**Work required:** Quote the whole page on geometry-aware Gaussian surfel fusion below, word for word and without the data that follows it.
╭─ Excerpt
Geometry-Aware Gaussian Surfel Fusion

Updated 4 December 2025

The paper introduces geometry-aware Gaussian surfel fusion, merging anisotropic 2D Gaussian surfels with probabilistic multi-view updates for photorealistic mapping and robust pose tracking.
It employs a detailed 2D surfel representation with explicit geometric regularization and uncertainty modeling, enabling adaptive rendering and precise multiview fusion.
The approach outperforms traditional point-based and voxel-based methods, achieving sub-millimeter accuracy and high FPS performance in rigorous experimental benchmarks.

Geometry-aware Gaussian surfel fusion is a class of methodologies that combine anisotropic Gaussian primitives flattened into surfels—planar disk-like patches aligned with local surface geometry—with multi-view, probabilistic, and differentiable fusion rules. This paradigm achieves photorealistic real-time mapping, robust pose tracking, and highly precise surface reconstruction. The current state-of-the-art approaches leverage both RGB-D and LiDAR sensors and employ learnable “2D Gaussian surfels,” adaptive rendering schemes, uncertainty-aware fusion, and explicit geometric regularization to address fundamental limitations of earlier point-based, voxel-based, and 3D Gaussian splatting schemes.
╰─
╭─ Dataset content
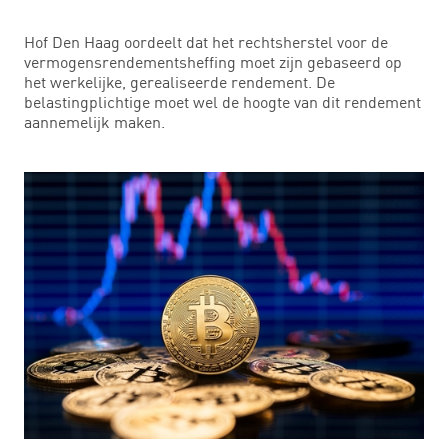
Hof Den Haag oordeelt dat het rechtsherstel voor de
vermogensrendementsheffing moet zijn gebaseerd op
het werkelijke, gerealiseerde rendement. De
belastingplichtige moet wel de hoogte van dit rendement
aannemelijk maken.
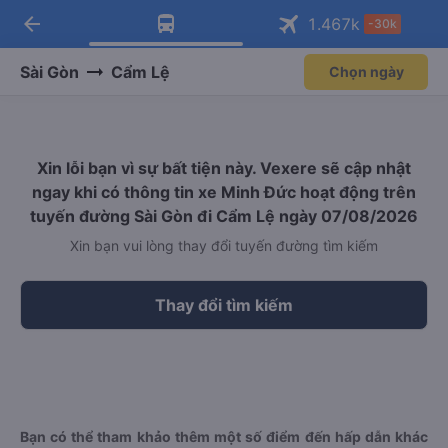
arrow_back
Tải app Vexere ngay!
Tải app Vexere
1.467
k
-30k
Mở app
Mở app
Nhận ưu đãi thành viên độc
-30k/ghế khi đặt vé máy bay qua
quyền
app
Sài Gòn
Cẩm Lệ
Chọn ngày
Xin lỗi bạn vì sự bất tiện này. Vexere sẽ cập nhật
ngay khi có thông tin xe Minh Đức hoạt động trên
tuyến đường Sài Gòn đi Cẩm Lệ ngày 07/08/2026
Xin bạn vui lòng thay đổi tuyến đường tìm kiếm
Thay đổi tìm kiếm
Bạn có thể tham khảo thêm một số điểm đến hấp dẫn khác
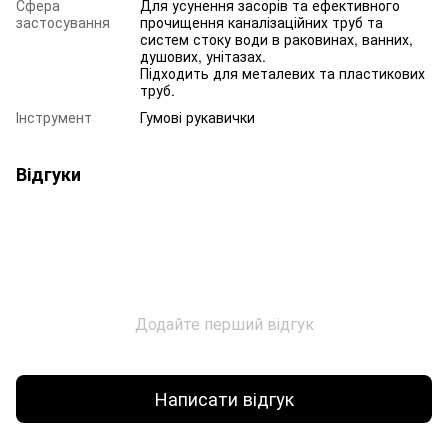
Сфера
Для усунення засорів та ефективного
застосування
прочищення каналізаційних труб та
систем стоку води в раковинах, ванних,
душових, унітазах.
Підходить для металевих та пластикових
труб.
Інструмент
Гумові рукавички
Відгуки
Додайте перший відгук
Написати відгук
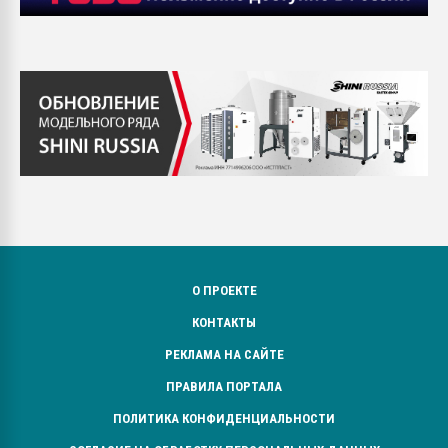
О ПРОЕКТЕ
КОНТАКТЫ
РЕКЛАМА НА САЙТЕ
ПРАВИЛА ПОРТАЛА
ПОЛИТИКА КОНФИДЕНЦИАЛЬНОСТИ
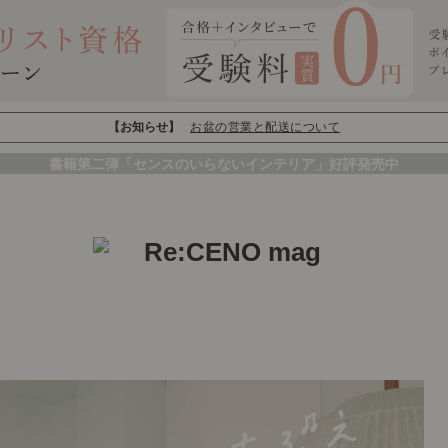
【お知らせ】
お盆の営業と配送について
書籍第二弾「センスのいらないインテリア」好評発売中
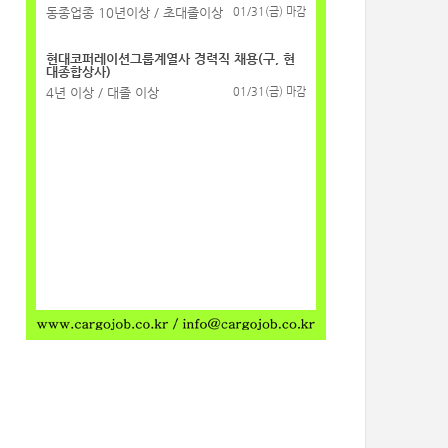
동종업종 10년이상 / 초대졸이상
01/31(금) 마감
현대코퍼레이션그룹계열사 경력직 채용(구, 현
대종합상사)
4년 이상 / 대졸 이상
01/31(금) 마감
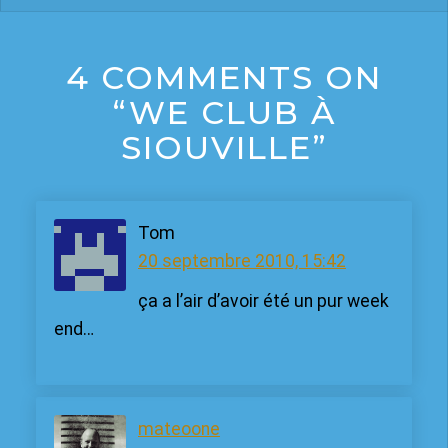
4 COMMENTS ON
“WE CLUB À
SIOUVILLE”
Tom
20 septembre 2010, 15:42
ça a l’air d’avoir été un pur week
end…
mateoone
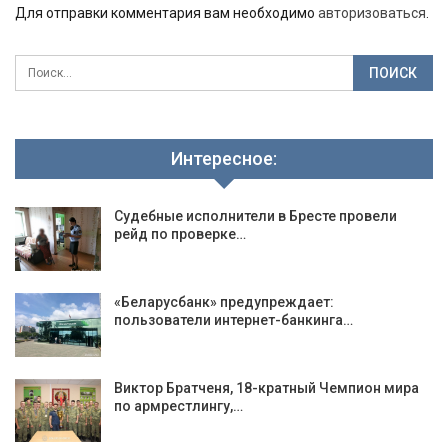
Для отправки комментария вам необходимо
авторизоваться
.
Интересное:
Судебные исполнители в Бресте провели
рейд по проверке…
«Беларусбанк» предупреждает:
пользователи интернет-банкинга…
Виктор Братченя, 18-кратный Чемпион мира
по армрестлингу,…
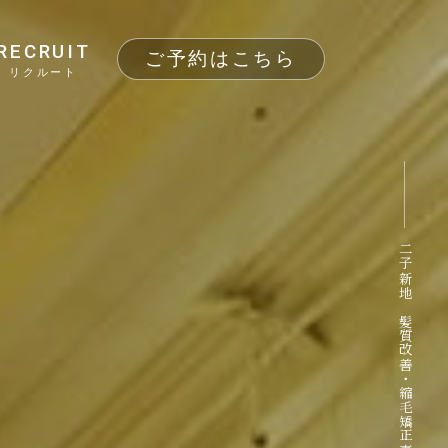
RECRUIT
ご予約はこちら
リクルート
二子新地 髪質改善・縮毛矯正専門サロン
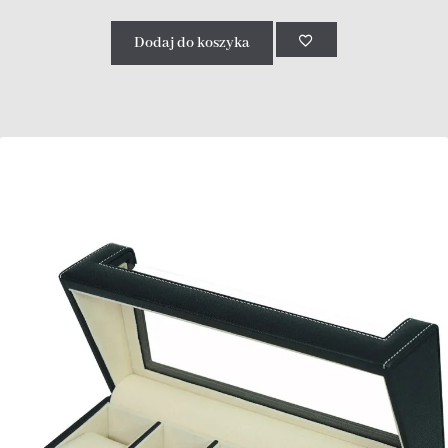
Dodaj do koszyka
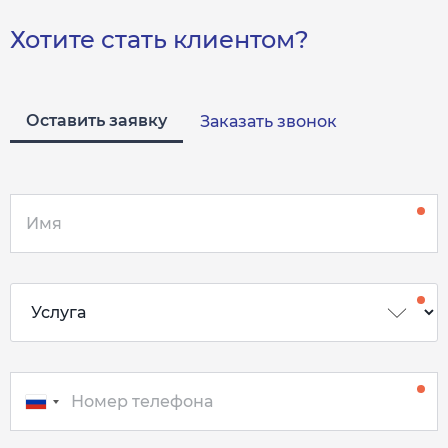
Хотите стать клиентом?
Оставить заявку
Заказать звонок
╰─
**Result of the task:**
Geometry-Aware Gaussian Surfel Fusion

Updated 4 December 2025

The paper introduces geometry-aware Gaussian surfel fusion, merging anisotropic 2D Gaussian surfels with probabilistic multi-view updates for photorealistic mapping and robust pose tracking.
It employs a detailed 2D surfel representation with explicit geometric regularization and uncertainty modeling, enabling adaptive rendering and precise multiview fusion.
The approach outperforms traditional point-based and voxel-based methods, achieving sub-millimeter accuracy and high FPS performance in rigorous experimental benchmarks.

Geometry-aware Gaussian surfel fusion is a class of methodologies that combine anisotropic Gaussian primitives flattened into surfels—planar disk-like patches aligned with local surface geometry—with multi-view, probabilistic, and differentiable fusion rules. This paradigm achieves photorealistic real-time mapping, robust pose tracking, and highly precise surface reconstruction. The current state-of-the-art approaches leverage both RGB-D and LiDAR sensors and employ learnable “2D Gaussian surfels,” adaptive rendering schemes, uncertainty-aware fusion, and explicit geometric regularization to address fundamental limitations of earlier point-based, voxel-based, and 3D Gaussian splatting schemes.